Discovery vs. Intention → What a fun conversation between Brian Eno and Stewart Brand, promoting We Are As Gods, a new documentary on Brand’s fascinating life. The first half uses Eno’s soundtrack contribution as a topic launching pad. The conversation touches on the intersection of film scoring with ambient music, how multi-track recording brought music closer to painting, and how endless options are making us all permanent curators. My favorite part comes at 17:00 when Brand asks Eno to differentiate, in terms of the creative process, discovery from intention:
I think the thing that decides that is whether you’ve got a deadline or not (laughs). The most important element in my working life, a lot of the time, is a deadline. The reason it’s important is it makes you realize you’ve got to stop pissing around. You have to finally decide on something. Whether I finish something or not completely depends on whether [a piece of music] has a destination and a deadline.
Eno goes on to describe his fabled archive of half-finished music — “6790 pieces … I noticed today” — most of which is created through discovery, i.e., “pissing around.” Then, when he gets an assignment (a destination with a deadline), he pulls something relevant to the project from the archive and finishes it. That’s an inspiring process and one I’d love to replicate.
I wonder how much time Eno spends “pissing around” and building this archive. I imagine an ideal would be one or two hours a day.
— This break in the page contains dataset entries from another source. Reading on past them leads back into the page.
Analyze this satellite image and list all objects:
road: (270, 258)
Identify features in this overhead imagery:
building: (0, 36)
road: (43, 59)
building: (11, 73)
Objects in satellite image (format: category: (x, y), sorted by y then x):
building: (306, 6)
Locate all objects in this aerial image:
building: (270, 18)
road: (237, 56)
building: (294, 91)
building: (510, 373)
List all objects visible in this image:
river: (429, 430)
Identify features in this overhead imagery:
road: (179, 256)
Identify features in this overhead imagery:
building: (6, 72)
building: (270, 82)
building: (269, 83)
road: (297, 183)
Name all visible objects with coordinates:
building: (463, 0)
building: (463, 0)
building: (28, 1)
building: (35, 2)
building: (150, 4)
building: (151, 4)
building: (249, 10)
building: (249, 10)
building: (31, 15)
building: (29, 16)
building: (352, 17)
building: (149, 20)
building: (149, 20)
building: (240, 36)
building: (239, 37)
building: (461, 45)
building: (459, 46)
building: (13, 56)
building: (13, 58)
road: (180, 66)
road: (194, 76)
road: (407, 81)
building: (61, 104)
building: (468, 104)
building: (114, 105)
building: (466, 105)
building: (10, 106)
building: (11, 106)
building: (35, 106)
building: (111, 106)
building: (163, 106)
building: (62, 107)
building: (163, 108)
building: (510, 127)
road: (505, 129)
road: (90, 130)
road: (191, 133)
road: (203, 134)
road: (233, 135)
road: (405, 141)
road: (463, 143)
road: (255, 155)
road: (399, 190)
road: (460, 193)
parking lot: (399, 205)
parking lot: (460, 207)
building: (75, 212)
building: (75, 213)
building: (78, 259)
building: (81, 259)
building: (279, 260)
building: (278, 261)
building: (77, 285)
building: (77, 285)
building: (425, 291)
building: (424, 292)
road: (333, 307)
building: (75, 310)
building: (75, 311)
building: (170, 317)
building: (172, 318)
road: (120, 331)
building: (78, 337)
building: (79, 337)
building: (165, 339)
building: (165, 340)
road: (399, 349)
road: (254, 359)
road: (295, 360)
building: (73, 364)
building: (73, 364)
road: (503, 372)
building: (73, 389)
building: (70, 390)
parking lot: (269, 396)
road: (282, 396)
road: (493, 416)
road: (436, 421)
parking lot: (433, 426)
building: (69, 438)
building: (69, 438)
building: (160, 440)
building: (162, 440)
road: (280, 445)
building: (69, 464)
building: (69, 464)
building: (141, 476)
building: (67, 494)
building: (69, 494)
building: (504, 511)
And I’m curious how he decides on and enforces self-imposed deadlines to move his own projects forward.
Oh, and this quote in the video from Eno is a keeper: “What I like better than underlining is undermining.”
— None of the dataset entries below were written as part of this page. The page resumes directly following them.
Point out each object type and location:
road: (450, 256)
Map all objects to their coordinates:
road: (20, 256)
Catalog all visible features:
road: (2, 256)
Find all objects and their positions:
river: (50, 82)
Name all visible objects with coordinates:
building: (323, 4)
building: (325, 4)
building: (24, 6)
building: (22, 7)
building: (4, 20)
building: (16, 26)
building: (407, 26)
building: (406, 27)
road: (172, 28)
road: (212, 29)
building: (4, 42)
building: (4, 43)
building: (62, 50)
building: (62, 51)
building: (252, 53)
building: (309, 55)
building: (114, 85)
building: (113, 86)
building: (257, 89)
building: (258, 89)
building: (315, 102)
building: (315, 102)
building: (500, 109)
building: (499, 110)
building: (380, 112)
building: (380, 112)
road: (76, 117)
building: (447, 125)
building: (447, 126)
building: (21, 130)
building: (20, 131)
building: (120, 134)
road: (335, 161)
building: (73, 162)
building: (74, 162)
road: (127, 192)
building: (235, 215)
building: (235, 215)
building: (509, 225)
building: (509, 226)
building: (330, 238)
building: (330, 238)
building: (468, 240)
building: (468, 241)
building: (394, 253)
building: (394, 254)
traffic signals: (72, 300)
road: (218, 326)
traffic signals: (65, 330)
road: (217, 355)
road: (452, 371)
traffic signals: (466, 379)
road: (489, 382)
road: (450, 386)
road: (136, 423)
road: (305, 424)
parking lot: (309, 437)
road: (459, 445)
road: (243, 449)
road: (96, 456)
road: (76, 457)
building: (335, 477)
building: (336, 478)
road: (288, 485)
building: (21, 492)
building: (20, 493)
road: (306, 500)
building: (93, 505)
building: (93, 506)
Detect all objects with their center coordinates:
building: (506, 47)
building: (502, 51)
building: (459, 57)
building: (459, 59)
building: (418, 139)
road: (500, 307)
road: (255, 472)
Etcetera → Seth Godin’s advice on how to make your Zoom calls better. Now I want a beam splitter. ❋ This 2015 compilation is a psychedelic overview of On-U Sound’s post-punk dub: Trevor Jackson Presents: Science Fiction Dancehall Classics. ❋ Writer Ernest Wilkins explains why he’s joining the parade of newsletter publishers leaving Substack. This part is especially eye-opening: “I’ve lost anywhere between $400 and $1100 in churned subscriber revenue due to paid subscribers not wanting to give money to this platform anymore. I need it to be clear that for the two years on Substack before this, I had a 0% subscriber churn rate.” ❋ I’m excited about this forthcoming documentary on ‘sound activist’ Matthew Herbert, A Symphony of Noise. ❋ Kevin Shields of My Bloody Valentine in The New York Times: “My nieces and nephews — they would complain to me, ‘Why are you so purposely obscure? You know, it seems stupid.'”
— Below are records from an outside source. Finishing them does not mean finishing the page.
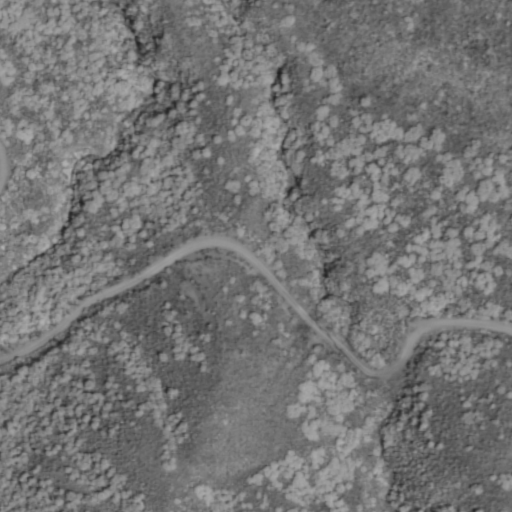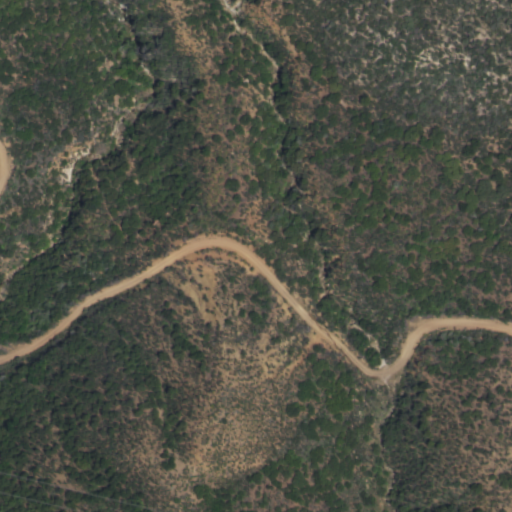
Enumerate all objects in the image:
road: (188, 258)
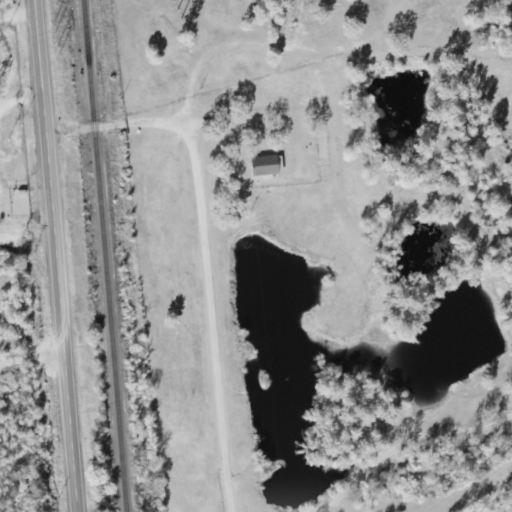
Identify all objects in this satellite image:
power tower: (164, 1)
power tower: (52, 24)
power substation: (11, 146)
building: (264, 167)
building: (20, 202)
road: (215, 247)
railway: (102, 255)
road: (54, 256)
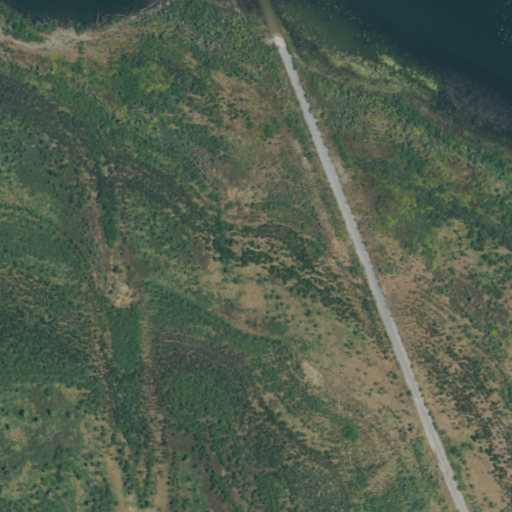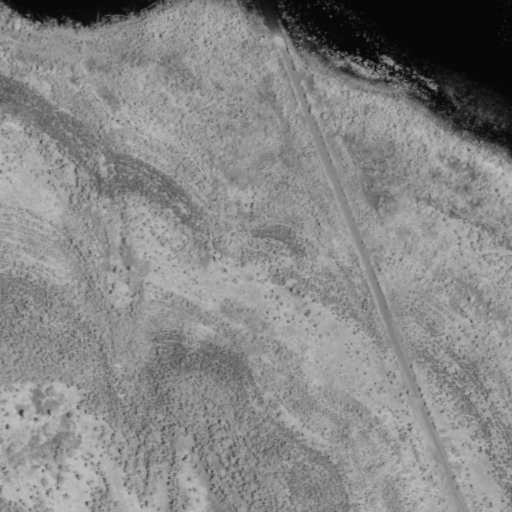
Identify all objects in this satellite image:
road: (361, 256)
park: (249, 266)
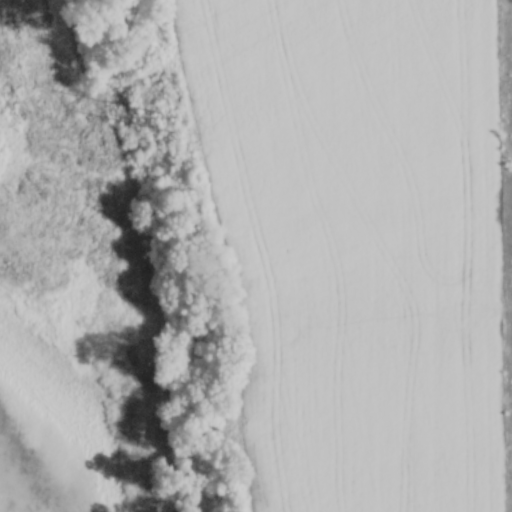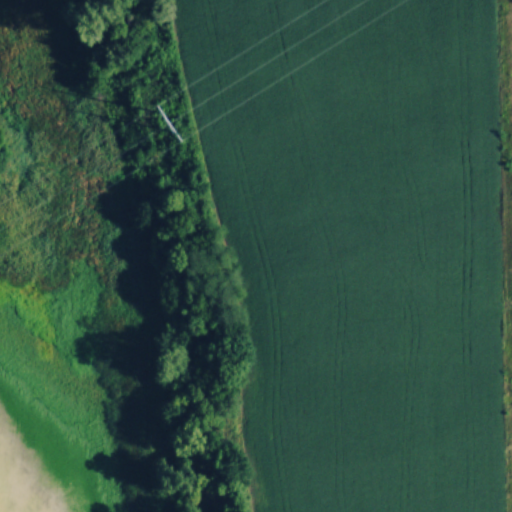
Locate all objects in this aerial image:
power tower: (165, 119)
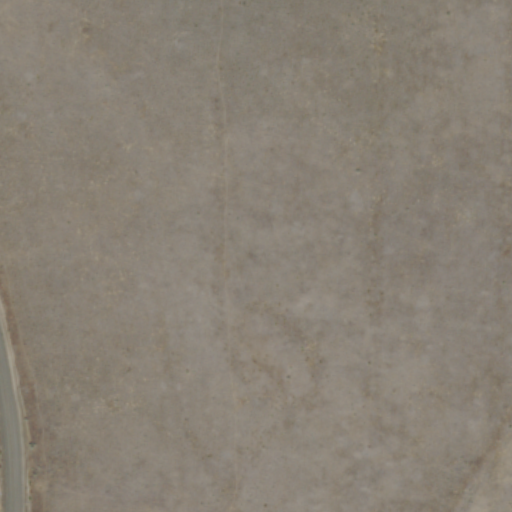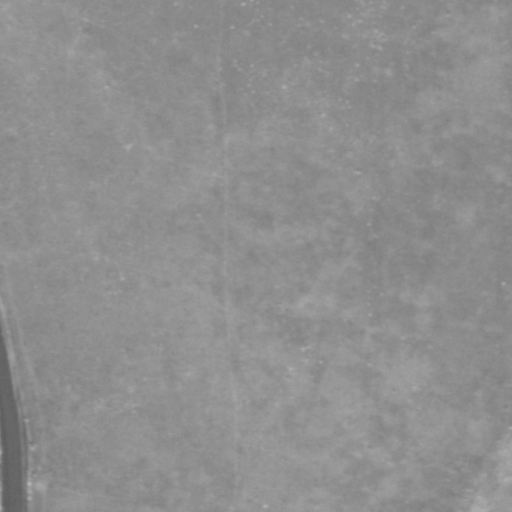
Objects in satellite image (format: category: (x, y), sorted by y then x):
road: (12, 439)
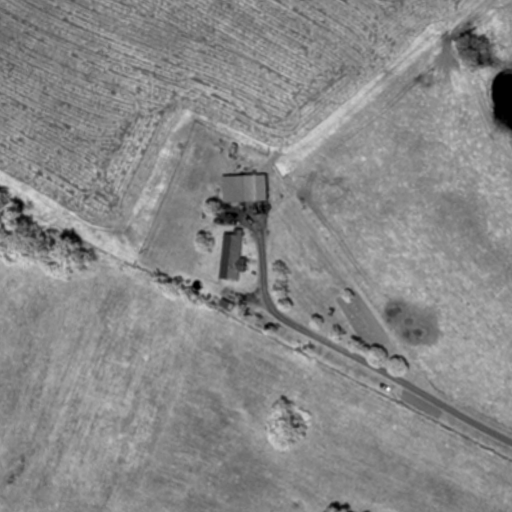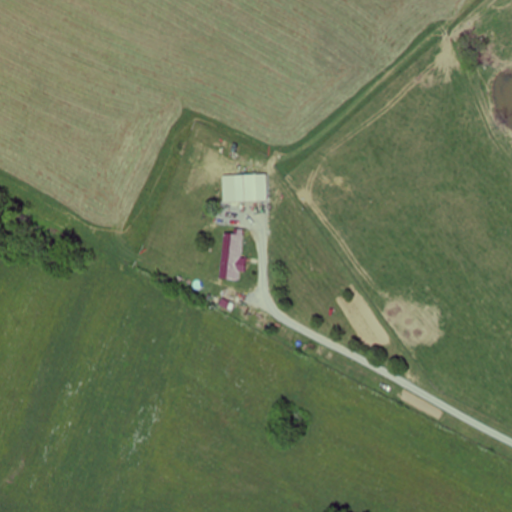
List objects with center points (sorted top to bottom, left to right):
building: (245, 189)
building: (232, 257)
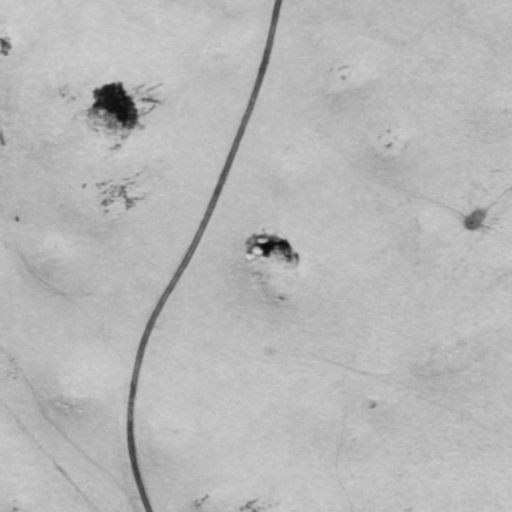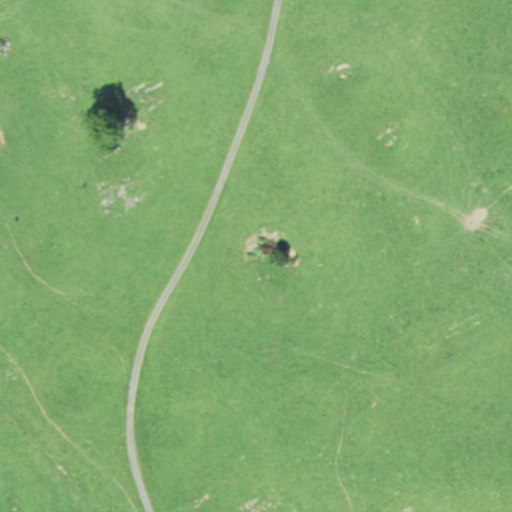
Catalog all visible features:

Rachika Nayar – Our Hands Against The Dusk → I’ve been delightfully obsessed with Rachika Nayar‘s debut album over the past couple of weeks. The Brooklyn-based artist (in both visuals and sound) has accomplished some heavy-lifting with Our Hands Against The Dusk — the album is unabashedly experimental and uncompromising but somehow remains accessible and, yes, beautiful. Guitar is the main instrument throughout, but it’s looped, processed, and sometimes ‘glitched’ into unfamiliarity. The opening track, “The Trembling of Glass,” is an introductory window to Nayar’s technique, with layers of texture and manipulation swept away in the last half to reveal a bare acoustic motif. It hooked me in straight away.
Interviewed in Magnetic, Nayar explains her method:
I see one aspect of my process on this album as tearing up an instrumental sample into a million pieces and then putting those fragments through cycles of recombination … these processes feel to me like exploring a single idea through multiple and multiplying perspectives — seeing one thing in all its different realities and selves.
When one listens closely, there are many opportunities to identify what Nayar is up to, but her execution is nuanced and organic, despite the music’s inherent digitalness. One hears these ‘million pieces’ as a whole, as guitars ring with hopeful tones on “New Strands” and pianos and cellos combine and intertwine on “No Future.” The effect is mesmerizing — dancing somewhere between music that’s ambient, experimental, and influenced by modern classical — but, most of all, it’s affecting. The emotion that went into creating this album is anything but disguised.
Our Hands Against The Dusk is the most impressive debut I’ve heard in a while. Don’t hesitate to open your ears and heart to it.